A range of concentrations of recombinant MSL3 proteins was tested for binding to nucleosomes in gel shift assays. (a) Binding to recombinant nucleosomes methylated at H3K36. SYD62A and W59G point mutants can still bind unmodified nucleosomes albeit to a lesser extent than the WT (compare lanes 4, 7 and 10). WT has higher affinity for modified nucleosomes (compare lanes 4 and 14). The point mutants show no difference in binding to modified vs. unmodified nucleosomes (compare lanes 7 and 17 for SD62A; 10 and 20 for W59G). (b) WT MSL3 can bind native nucleosomes efficiently in gel shift assays. W59G has decreased binding and ΔCD has no detectable binding. (c) Chromatin entry sites are preferentially found in H3K36me3-enriched regions. Sequences matching the consensus for MSL recognition elements (MREs) were ordered by their enrichment for H3K36me3 and grouped into 10 bins (x-axis). The likelihood of an MRE being in a functional chromatin entry site (CES) (y-axis) increases as the level of H3K36me3 enrichment increases. H3K36me3 enrichment was computed by averaging the signal of the 3 probes nearest to each MRE.

(a) Schematic of the structure of the MSL3TAP transgenic protein, with mutations indicated below. To force expression of only the short isoform, the start codon for MSL3 was changed to a serine (M1S). (b) Complementation analysis. Rescue frequencies were calculated by comparing the number of msl3¹ homozygous mutant males expressing one copy of the transgene to their brothers with the TM3, Sb, msl3⁺ balancer. Number of progeny scored for each genotype is noted on the right. Chromodomain mutant males also exhibited a 2-day developmental delay with respect to their msl3⁺ brothers. (c) Protein expression was assayed on Western blots, using anti-PAP antibody against the TAP epitope. All but the LYT30A construct were stably expressed. (d) Chromodomain mutants assemble into MSL complexes. S2 cells expressing msl3tap constructs were used to immunoprecipitate MSL3TAP. Immunoprecipitations (IP) were then analyzed by Western blot for MSL1 and MOF. Even lanes: Input sample; odd lanes: IP sample.
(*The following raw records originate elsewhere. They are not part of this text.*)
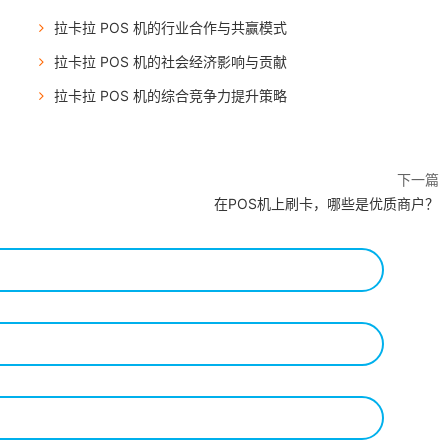
拉卡拉 POS 机的行业合作与共赢模式
拉卡拉 POS 机的社会经济影响与贡献
拉卡拉 POS 机的综合竞争力提升策略
下一篇
在POS机上刷卡，哪些是优质商户？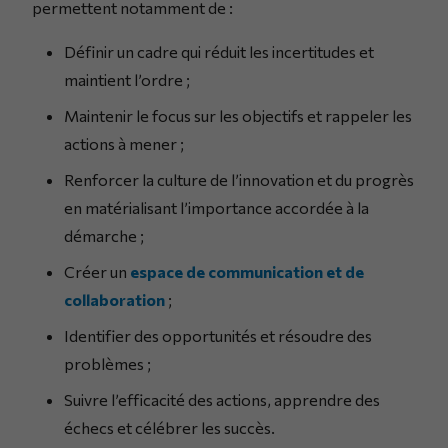
permettent notamment de :
Définir un cadre qui réduit les incertitudes et
maintient l’ordre ;
Maintenir le focus sur les objectifs et rappeler les
actions à mener ;
Renforcer la culture de l’innovation et du progrès
en matérialisant l’importance accordée à la
démarche ;
Créer un
espace de communication et de
collaboration
;
Identifier des opportunités et résoudre des
problèmes ;
Suivre l’efficacité des actions, apprendre des
échecs et célébrer les succès.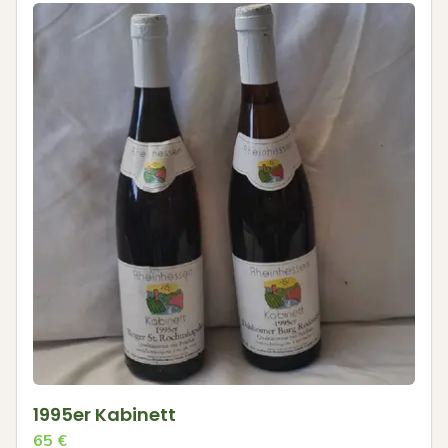
1995er Kabinett
65
€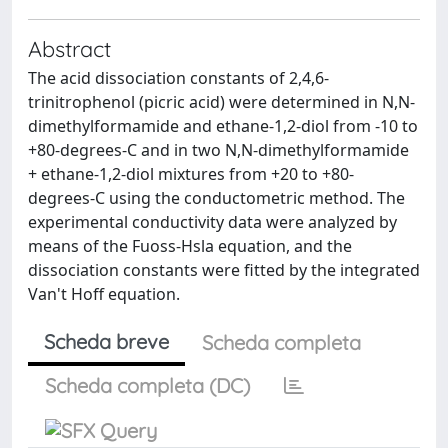
Abstract
The acid dissociation constants of 2,4,6-
trinitrophenol (picric acid) were determined in N,N-
dimethylformamide and ethane-1,2-diol from -10 to
+80-degrees-C and in two N,N-dimethylformamide
+ ethane-1,2-diol mixtures from +20 to +80-
degrees-C using the conductometric method. The
experimental conductivity data were analyzed by
means of the Fuoss-Hsla equation, and the
dissociation constants were fitted by the integrated
Van't Hoff equation.
Scheda breve
Scheda completa
Scheda completa (DC)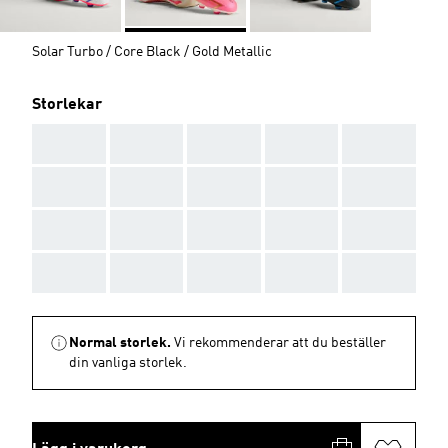
Solar Turbo / Core Black / Gold Metallic
Storlekar
AAA
AAA
AAA
AAA
AAA
AAA
AAA
AAA
AAA
AAA
AAA
AAA
AAA
AAA
AAA
AAA
AAA
AAA
AAA
AAA
Normal storlek.
Vi rekommenderar att du beställer
din vanliga storlek.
The lower band in the MSL1 IP may be a degradation product. (e) Chromodomain mutants are indistinguishable from WT in their binding patterns on the male X chromosome at the resolution of polytene staining (red: MSL3TAP). Stainings were done in the absence of endogenous msl3. From top to bottom: WT; SYD62A; ΔCD; W59G.
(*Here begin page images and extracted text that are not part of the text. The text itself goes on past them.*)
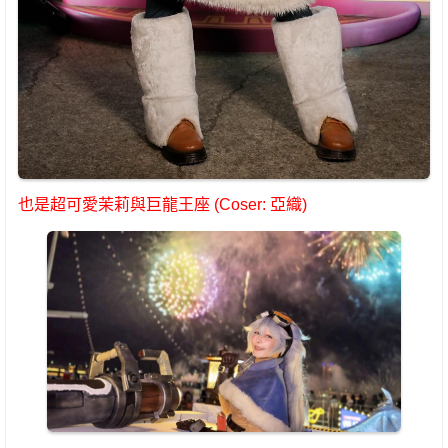
也是超可愛茉莉與巨龍王座 (Coser: 亞織)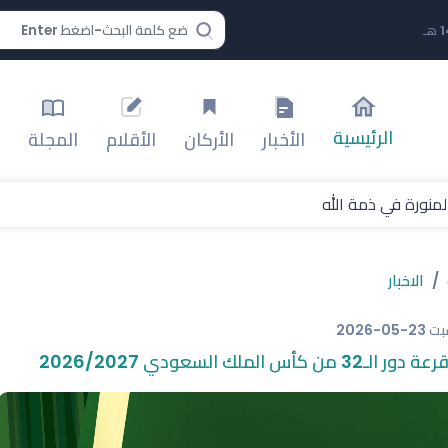
الرئيسية
الأخبار
الأركان
الأقلام
المجلة
لمنورة في ذمة الله
الاخبار
بت
2026-05-23
 من كأس الملك السعودي 2026/2027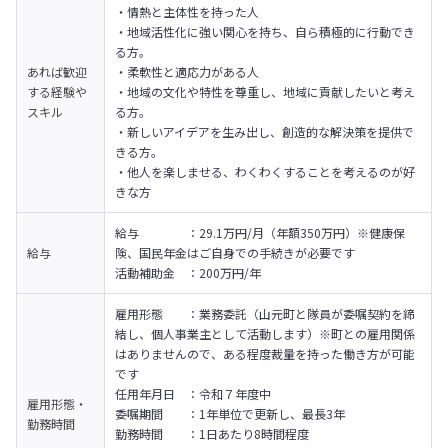
・情熱と主体性を持った人

・地域活性化に強い関心を持ち、自ら積極的に行動でき
る方。

あれば歓迎
・柔軟性と適応力がある人

する経験や
・地域の文化や特性を尊重し、地域に貢献したいと考え
スキル
る方。

・新しいアイデアを生み出し、創造的な解決策を提供で
きる方。

・他人を楽しませる、わくわくすることを考えるのが好
きな方
給与　　　　：29.1万円/月（年額350万円）※健康保
給与
険、国民年金はご自身での手続きが必要です

活動補助金　：200万円/年
雇用形態　　：業務委託（山元町と隊員が委嘱契約を締
結し、個人事業主として活動します）※町との雇用関係
はありませんので、ある程度裁量を持った働き方が可能
です

任用年月日　：令和７年度中

雇用形態・
委嘱期間　　：1年単位で更新し、最長3年

勤務時間
勤務時間　　：1日あたり8時間程度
(a) 200kb of sample binding data from WT and mutants. The chromodomain mutant proteins bind in specific peaks, but fail to cover all WT sites. The H3K36 methylation profile from male tissue culture cells (S2) over the same region is shown for comparison. The H3K36me3 profile is very similar to the profile for WT MSL binding, extending beyond the chromatin entry sites. Boxes below the profiles represent annotated genes; red: transcribed, black: non-transcribed. (b) GA-rich motif identified by MEME from the SYD62A binding peaks. (c) The distribution of distances to the nearest chromatin entry site (CES) for the probes bound by WT (magenta), the ΔCD mutant (green) and the SYD62A mutant (navy), or the average of 10 random circular permutations of WT (light blue). The number of probes bound by the mutants (y axis) falls more sharply than WT as one moves farther from CES (X axis). (d) Alternative representation of the data in (c). The y-axis represents the % of bound probes (i.e. density) rather than absolute count. The binding of chromodomain mutants is clustered at or near the chromatin entry sites as shown by increased density of binding. (e) Representation of ChIP-chip data of MSL3TAP binding on polytene chromosomes shows that patterns are not distinguishable at 30kb resolution. Each black bar represents a cluster bound by MSL3TAP after merging neighboring clusters with gaps smaller than 30kb.